Мы выходим в поле. Дорога, немного отойдя от реки, серой лентой вьется среди молодой ржи, кое-где обрызганной синими васильками. С цветущих колосьев веет запахом желтой пыли.
Матрос объясняет мне дальше о морской службе, увлекаясь сам, увлекая и меня. И по мере того, как я слушаю его, все яркие впечатления, воспринятые в монастыре, бледнеют и вянут, теряя красоту свою. Я захвачен, упоен рассказами моряка, передо мною развертывается картина новой жизни, полной интересных приключений.
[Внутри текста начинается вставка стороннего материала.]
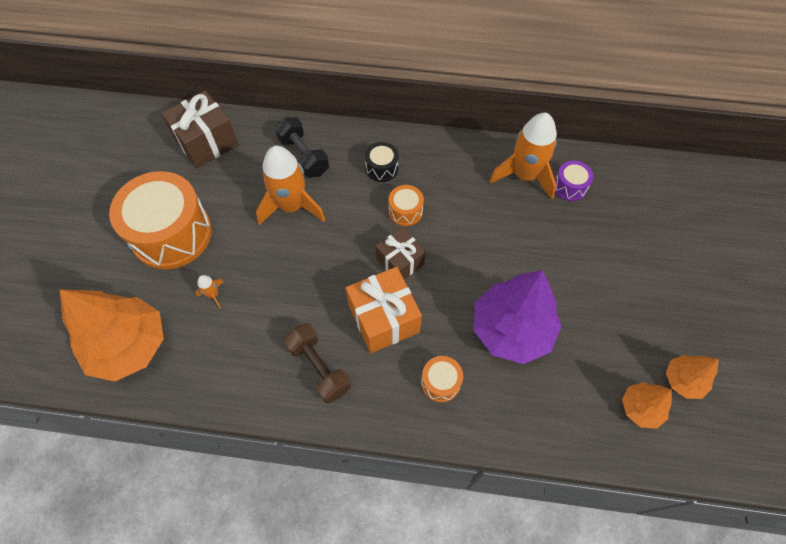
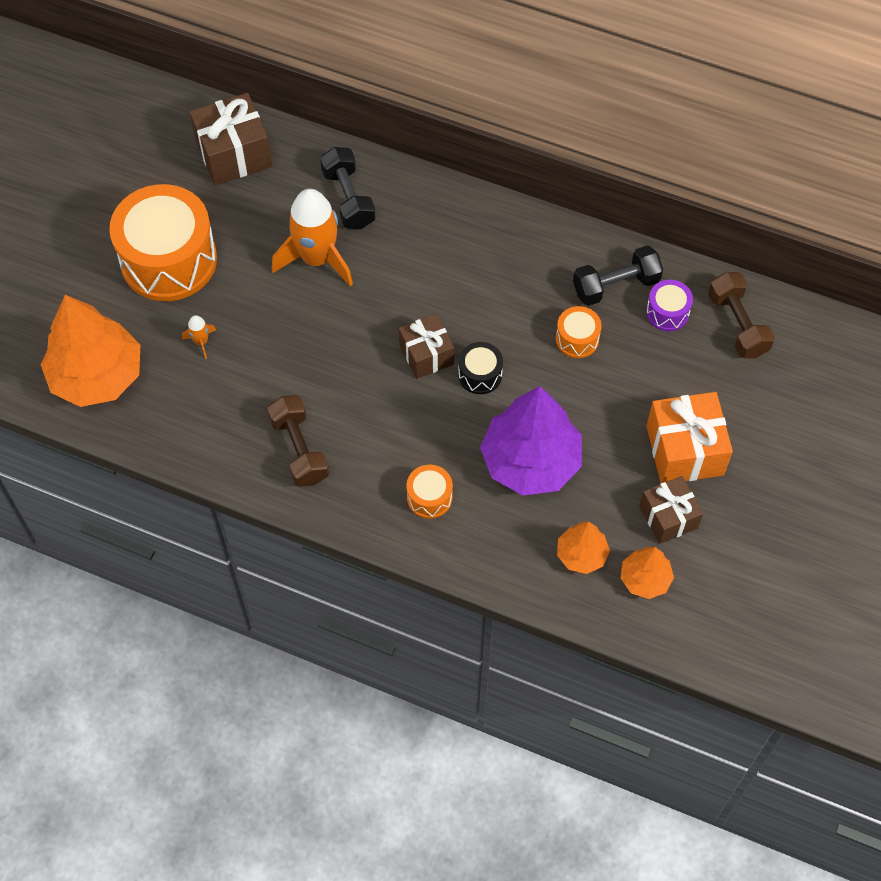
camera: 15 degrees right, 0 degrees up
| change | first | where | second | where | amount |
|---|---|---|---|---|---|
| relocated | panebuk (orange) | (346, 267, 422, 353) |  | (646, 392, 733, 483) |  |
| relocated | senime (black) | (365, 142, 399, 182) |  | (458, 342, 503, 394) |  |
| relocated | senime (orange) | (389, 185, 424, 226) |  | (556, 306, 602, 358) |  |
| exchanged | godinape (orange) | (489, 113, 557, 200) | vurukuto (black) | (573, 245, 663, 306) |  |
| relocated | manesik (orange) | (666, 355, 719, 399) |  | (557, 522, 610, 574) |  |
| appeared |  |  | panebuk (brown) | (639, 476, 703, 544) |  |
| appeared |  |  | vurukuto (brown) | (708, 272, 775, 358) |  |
Будущее уже рисуется не в белых стенах святой обители, а на корабле, на «Победителе бурь», плавающем в неведомых морях, по безбрежному простору, залитому горячим солнцем, или в схватках с ураганами, под тяжелыми грозовыми тучами, среди бурлящих волн.
— Ну, больше мне с вами не по пути, — заявляет вдруг матрос, остановившись перед двумя расходящимися дорогами. — Так что бывайте здоровеньки.
— До свиданья, — в один голос отвечаем мы.
— А вы, мадам, не больно сердитесь на меня, что я там, может, что-нибудь лишнее сказал, — прощаясь, обращается он к матери с веселой улыбкой. — Люблю пошутить. Это от бога у меня, а он сам большой шутник. Скажем примерно, вместе с красивыми тварями в море живет спрут, иначе восьминог. Черт знает какое безобразие! Разве это не шутка? Или, скажем еще, у моего кума Федота корова отелила телка с двумя головами — так это как нужно понимать? А потом, мадам, я и сам к духовному званию некоторое касательство имею...
— Неужели? — обрадовавшись, воскликнула мать.
— Ну, а как же? Во-первых, я учился грамоте у дьячка, а во-вторых, мой родной дедушка только тем и занимался, что церкви обкрадывал...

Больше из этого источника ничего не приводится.